In May 2019, I wrote:
Theresa May has sacked Gavin Williamson as Defence Secretary, saying she has “lost confidence in his ability to serve in the role of defence secretary and as a member of her cabinet”.
It appears he is to take responsibility for an embarrassing leak from the National Security Council, stating that Huawei is to take a contract to help provide the UK’s 5G network, despite concerns over spyware funnelling information to the Chinese government.
But was he really to blame?
Mr Williamson himself is on the record as swearing on his children’s life that he had nothing to do with the leak.
But it seems an inquiry run by Cabinet Secretary Mark Sedwill has found that he was responsible for the leak, which has angered the United States government, which has banned Huawei from government networks and pressurised the UK to do the same.

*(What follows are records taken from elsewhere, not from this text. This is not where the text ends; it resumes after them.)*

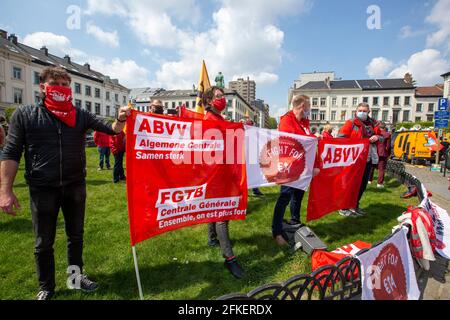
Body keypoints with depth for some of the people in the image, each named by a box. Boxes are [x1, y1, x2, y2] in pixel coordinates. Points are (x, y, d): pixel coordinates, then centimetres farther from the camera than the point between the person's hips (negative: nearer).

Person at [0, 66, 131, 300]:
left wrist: (120, 120, -27)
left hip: (75, 186, 2)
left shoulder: (80, 115, 3)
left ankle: (76, 276, 38)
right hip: (42, 189, -2)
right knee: (43, 243, 13)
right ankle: (46, 288, 34)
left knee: (76, 235, 17)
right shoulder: (24, 115, -2)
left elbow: (111, 130, -4)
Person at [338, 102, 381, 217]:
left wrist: (377, 137, -3)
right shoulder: (350, 123, -2)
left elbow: (381, 137, 20)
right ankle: (344, 208, 5)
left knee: (363, 183, 11)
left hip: (368, 158, 6)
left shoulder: (373, 124, 13)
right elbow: (341, 138, -9)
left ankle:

Alternatively, some have suggested that the US is simply protecting its interests, saying Huawei provides better service than American firms.
According to The Independent, Mr Williamson is said to believe his firing was “politically motivated”.
It has also been alleged that Williamson was knighted on the wishes of Boris Johnson because he knew of connections between Johnson and Russia that the former prime minister wanted to keep quiet.
So there are certainly a lot of claims about Williamson. Did he ever clear up those previous allegations? Not as far as This Writer is aware.
Has he cleared up the other allegations of bullying? Not as far as This Writer is aware.
It is possible that some – especially among the Conservative Party – will want to close the book on Gavin Williamson’s alleged wrongdoing now.
I would suggest that it would be premature to do so. Let’s have all the answers first.